WORK REQUIRED:
From the text on ETISALAT and UAE telecoms, extract the passage starting at "For the past" and ending at "telecommunications penetration rates.", copying it word for word.

EXTRACTED TEXT:

For the past 30 years, telecoms in the UAE have been synonymous with Emirates Telecommunications Corporation (ETISALAT), the giant that has been functioning as a commercial operator with a reputation for efficiency and technological advancement.

Established in 1976, ETISALAT has been pushed by the UAE's ambition to be a regional economic force and by a demanding customer base. 'Over the past three decades, it has been a regional leader in introducing new services and has helped to push the UAE to extremely high telecommunications penetration rates.

During this period, ETISALAT has progressed beyond the direct provision of telecommunications services to develop a comprehensive range of activities that extends from card manufacturing to laying under-sea cables,' according to a report in 'Emerging Abu Dhabi 2006', a business review published recently by the Oxford Business Group in association with the Mubadala Development Company,

Both the UAE's telecoms landscape and ETISALAT's own business environment are now undergoing radical change. At home, liberalisation means that ETISALAT will soon be facing competition from a second telecoms operator that is due to be licensed before the end of 2005. ETISALAT has been gearing up for the change with new services and a streamlining of divisions management structure.

EXTRACTED DATA:
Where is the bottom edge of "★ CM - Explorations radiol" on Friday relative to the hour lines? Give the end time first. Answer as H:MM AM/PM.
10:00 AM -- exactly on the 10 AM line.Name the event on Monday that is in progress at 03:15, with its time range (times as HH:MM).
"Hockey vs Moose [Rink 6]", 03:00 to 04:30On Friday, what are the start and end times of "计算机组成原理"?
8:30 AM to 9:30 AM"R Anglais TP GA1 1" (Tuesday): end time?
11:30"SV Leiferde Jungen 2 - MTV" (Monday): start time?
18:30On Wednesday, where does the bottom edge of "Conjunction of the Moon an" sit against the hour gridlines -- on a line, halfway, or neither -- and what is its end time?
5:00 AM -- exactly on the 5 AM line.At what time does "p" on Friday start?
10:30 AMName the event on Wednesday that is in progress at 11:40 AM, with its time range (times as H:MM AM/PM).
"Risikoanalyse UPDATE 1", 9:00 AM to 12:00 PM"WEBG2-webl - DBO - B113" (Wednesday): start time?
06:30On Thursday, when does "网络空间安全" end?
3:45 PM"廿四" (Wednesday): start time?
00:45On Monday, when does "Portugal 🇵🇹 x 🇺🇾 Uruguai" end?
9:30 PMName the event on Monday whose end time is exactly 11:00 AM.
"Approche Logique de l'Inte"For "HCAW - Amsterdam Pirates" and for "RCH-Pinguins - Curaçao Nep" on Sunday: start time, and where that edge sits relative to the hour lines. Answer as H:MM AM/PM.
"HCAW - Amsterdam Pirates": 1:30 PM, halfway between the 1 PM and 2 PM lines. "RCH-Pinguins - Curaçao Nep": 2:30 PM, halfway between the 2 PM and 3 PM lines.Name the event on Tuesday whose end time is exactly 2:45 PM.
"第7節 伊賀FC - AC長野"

EXPECTED ANSWER:
For the past 30 years, telecoms in the UAE have been synonymous with Emirates Telecommunications Corporation (ETISALAT), the giant that has been functioning as a commercial operator with a reputation for efficiency and technological advancement.

Established in 1976, ETISALAT has been pushed by the UAE's ambition to be a regional economic force and by a demanding customer base. 'Over the past three decades, it has been a regional leader in introducing new services and has helped to push the UAE to extremely high telecommunications penetration rates.